Select Committee on Transport, Local Government and the Regions Appendices to the Minutes of Evidence

Memorandum by the Association of Train Operating Companies (PRF 32)



  The Association of Train Operating Companies (ATOC) represents the 25 franchised train operating companies. ATOC is pleased to submit this written evidence to the Transport Sub Committee Inquiry into the draft policy statement on passenger rail franchising issued by the Secretary of State for Transport issued on 16 July 2001, and on the draft directions and guidance to the SRA issued by the Secretary of State on 29 June 2001.


  What Stephen Byers wants from the SRA on franchising was made very clear in his statement made on 13 July 2001:

    "The SRA should concentrate on improving services for passengers within existing franchises, or by negotiating short two year extensions".

  He has also said that the SRA is required, as its prime objective, to work within its statutory objective to deliver:

    —  50 per cent growth in passenger kilometres while at the same time securing improvements in punctuality and performance;

    —  standards on overcrowding;

    —  a significant increase in freight's share of the freight market by 2010.

  These primary objectives and other objectives set out in the draft guidance, are to be achieved within the budget which is available. This budget is under greater pressure since the publication of the 10 year plan.

  This is a different agenda to that which was presented to train operators 18 months ago. How different it is will emerge more fully following the decision by Ministers on the new franchise replacement and extension programme which is expected shortly, and the SRA's strategic plan which is due to be published in November.

  The comments that ATOC has on the Governments policy statements can only therefore be preliminary views

  ATOC shares the view of Ministers that fresh directions are needed given the changes to circumstances and the slow progress that has been made on securing new franchises and new investment. Below are a set of suggested supplementary directions to the SRA which may be implicit in what the Secretary of State has said, but which we suggest are worth expressing explicitly:

    —  Train operators should be involved more closely by the SRA in the development of strategies. Train operators believe that they can make important contributions to the development of strategies. This experience should be drawn upon more fully than has been the case to date. In part this can be done through the bidding process but there are earlier stages in the development of plans where the involvement of train operators would be helpful. A good example is the review of the allocation of track capacity which is about to start.

    —  There must be tighter project planning of franchise extensions and replacements. When the refranchising programme was initiated in June 2000, it was said that:

    "Replacement of the shorter term franchises, expiring in 2004, should be completed in 2001".

  This did not happen. There are of course reasons why this did not happen, many of them good reasons. But if we are to achieve the targets and objectives by Ministers in a reasonable timetable for the benefit of customers, the extension/replacement programme must be more carefully planned.
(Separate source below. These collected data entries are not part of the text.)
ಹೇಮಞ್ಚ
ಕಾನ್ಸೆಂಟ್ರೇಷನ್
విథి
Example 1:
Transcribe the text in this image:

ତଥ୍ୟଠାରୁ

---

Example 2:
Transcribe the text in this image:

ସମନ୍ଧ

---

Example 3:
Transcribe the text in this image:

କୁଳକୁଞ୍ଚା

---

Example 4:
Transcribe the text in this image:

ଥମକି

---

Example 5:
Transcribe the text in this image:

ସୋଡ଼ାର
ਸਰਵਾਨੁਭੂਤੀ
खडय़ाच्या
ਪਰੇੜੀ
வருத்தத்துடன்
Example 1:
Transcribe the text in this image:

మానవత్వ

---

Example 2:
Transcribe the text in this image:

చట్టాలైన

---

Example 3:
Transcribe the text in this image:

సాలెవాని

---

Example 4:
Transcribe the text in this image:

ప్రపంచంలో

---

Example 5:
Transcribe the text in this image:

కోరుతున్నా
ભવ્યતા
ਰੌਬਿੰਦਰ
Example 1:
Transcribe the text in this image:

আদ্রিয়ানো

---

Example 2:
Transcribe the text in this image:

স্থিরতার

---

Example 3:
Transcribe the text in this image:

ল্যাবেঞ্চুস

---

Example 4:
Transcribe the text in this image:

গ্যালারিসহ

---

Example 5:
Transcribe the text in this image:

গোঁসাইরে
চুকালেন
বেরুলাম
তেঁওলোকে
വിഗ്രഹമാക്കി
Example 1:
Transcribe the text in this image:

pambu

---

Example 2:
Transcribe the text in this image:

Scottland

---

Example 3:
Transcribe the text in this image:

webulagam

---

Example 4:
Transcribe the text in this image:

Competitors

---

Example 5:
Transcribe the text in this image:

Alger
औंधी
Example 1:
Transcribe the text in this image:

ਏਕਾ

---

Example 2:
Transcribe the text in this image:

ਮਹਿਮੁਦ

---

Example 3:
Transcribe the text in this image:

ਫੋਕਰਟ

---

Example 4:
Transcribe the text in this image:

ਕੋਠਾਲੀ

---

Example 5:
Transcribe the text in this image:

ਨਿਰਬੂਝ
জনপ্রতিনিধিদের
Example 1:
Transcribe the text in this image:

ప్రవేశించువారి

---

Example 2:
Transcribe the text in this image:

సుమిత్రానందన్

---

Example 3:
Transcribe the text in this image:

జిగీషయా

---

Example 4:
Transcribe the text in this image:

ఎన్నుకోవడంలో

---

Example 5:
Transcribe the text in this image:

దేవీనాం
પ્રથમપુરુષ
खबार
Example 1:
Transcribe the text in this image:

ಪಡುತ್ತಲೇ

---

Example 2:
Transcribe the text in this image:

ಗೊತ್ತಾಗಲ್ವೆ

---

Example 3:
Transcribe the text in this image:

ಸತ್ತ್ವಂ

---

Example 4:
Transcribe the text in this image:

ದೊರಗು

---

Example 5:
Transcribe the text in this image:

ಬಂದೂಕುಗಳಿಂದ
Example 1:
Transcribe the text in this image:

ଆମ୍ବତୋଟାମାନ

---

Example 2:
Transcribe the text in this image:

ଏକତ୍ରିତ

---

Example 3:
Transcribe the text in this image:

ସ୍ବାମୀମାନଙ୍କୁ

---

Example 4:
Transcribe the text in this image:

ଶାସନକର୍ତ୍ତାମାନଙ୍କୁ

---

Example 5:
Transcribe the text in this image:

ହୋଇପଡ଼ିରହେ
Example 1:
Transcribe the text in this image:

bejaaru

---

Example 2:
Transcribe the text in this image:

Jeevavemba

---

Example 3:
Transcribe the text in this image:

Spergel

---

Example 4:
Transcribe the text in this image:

    —  The resources which are available to meet the targets and objectives must be reviewed in the light of events since the publication of the 10 year plan. Train operators recognise that railways are competing for resources with other Government priorities. We also recognise that the bold vision in the 10 year plan for transport in general and rail in particular was unprecedented. Significant additional calls on the finance in the 10 year plan have however arisen—extra money for Railtrack, DDA, and significant additional safety requirements—and there are also further interim reviews of Railtrack's finances in the pipeline. The SRA's Strategic Plan must test the consistency of targets and resources, and consider the inevitable trade-offs. Train operators can help in this.

    —  The SRA must work more closely with the DTLR. It has been evident that the requirements of Ministers have not always been met, and this has led to delays in decision making. The most obvious case of this is the ECML bidding. There are already signs that a closer relationship is being established, and the publication of the two draft policy papers helps in this. This must however be kept under continual review and where necessary further instructions and guidance should be given.
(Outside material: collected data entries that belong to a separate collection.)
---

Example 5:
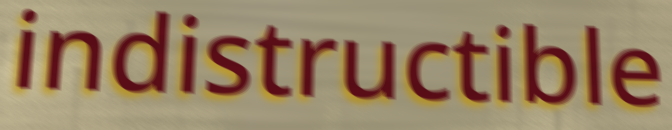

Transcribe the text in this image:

indistructible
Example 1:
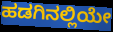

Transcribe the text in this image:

ಹಡಗಿನಲ್ಲಿಯೇ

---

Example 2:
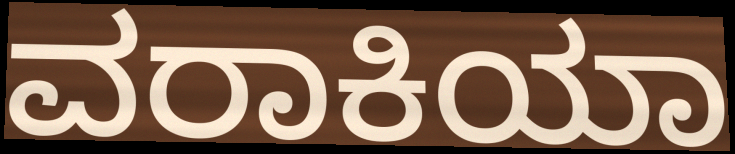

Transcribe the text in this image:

ವರಾಕಿಯಾ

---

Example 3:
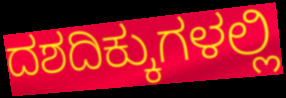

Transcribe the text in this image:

ದಶದಿಕ್ಕುಗಳಲ್ಲಿ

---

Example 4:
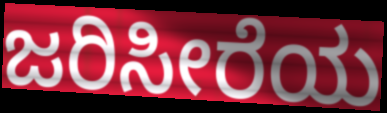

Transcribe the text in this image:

ಜರಿಸೀರೆಯ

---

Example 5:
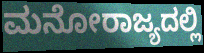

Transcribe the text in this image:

ಮನೋರಾಜ್ಯದಲ್ಲಿ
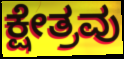
ಕ್ಷೇತ್ರವು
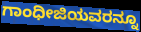
ಗಾಂಧೀಜಿಯವರನ್ನೂ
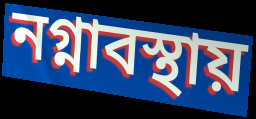
নগ্নাবস্থায়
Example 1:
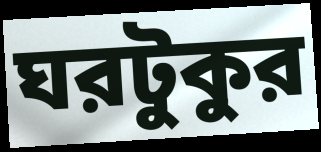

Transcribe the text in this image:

ঘরটুকুর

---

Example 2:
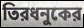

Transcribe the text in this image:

তিরধনুকের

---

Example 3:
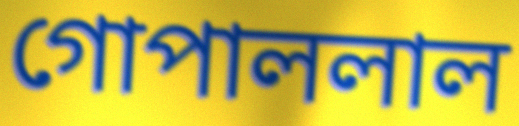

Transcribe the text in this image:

গোপাললাল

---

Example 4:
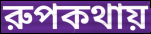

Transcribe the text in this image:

রুপকথায়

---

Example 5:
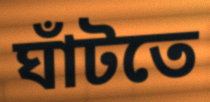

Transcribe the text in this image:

ঘাঁটতে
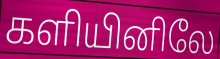
களியினிலே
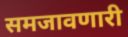
समजावणारी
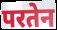
परतेन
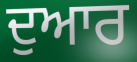
ਦੁਆਰ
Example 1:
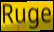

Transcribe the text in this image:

Ruge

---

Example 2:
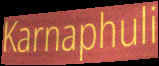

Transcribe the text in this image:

Karnaphuli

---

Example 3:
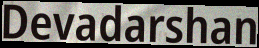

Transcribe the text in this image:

Devadarshan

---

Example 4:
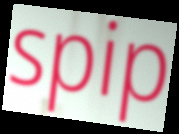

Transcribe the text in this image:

spip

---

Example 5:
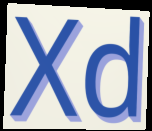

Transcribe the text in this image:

Xd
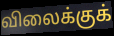
விலைக்குக்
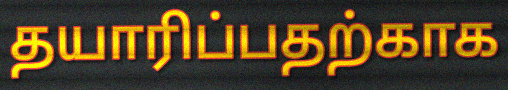
தயாரிப்பதற்காக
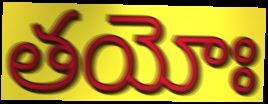
తయోః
    —  There must be greater constancy of purpose to attract the right amount of investment from the private sector. The shift of policy over the past 18 months has been noted above. If the private sector is to invest in rail in the broadest sense (ie ranging from investing in the preparation of bids to acquiring assets) there must be a core consistency of purpose. Without this consistency, private investment will not be forthcoming. ATOC looks to the translation of the Ministers Policy Statements into the SRA's Strategic Plan and franchise replacement plans to re-establish that consistency of purpose.
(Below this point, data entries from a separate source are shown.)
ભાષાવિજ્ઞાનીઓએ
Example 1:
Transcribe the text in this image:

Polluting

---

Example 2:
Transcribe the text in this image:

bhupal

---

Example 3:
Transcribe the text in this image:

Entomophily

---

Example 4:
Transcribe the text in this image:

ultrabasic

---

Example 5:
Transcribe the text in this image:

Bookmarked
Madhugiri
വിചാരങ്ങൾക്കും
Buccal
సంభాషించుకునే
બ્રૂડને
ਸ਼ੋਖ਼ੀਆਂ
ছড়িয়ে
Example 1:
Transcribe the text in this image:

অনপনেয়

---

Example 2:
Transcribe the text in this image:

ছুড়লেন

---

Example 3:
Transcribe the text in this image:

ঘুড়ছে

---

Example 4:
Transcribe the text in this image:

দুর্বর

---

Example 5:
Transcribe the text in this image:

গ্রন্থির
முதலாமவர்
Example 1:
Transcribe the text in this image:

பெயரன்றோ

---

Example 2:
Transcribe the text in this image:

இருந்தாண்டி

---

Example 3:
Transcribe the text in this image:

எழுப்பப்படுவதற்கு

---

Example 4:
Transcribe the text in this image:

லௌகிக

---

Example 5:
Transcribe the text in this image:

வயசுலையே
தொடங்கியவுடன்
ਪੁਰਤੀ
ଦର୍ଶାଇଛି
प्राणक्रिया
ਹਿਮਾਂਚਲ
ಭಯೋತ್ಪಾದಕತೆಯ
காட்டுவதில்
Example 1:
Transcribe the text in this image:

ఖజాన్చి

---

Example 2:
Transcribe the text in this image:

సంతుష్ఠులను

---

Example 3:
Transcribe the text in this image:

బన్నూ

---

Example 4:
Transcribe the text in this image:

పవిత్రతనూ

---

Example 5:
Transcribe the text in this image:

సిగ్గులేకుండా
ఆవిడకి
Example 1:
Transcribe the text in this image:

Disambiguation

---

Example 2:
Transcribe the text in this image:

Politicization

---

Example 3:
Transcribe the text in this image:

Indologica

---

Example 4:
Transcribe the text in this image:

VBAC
  On a drafting point which is of considerable importance, the passenger overcrowding standards set out in the Instructions and Guidance is not the correct one. We believe that in the attempt to simply the drafting of the standard which appears in each train company's franchise agreement, important features of the existing standard have been lost. We suggest instead that the overcrowding standard references what is in the franchise agreements.

  Finally, ATOC recognises that choices will need to be made in the context of the SRA's strategic plan and government expenditure plans. We urge that they are made quickly. This will then provide the stable platform for planning and attracting private sector investment.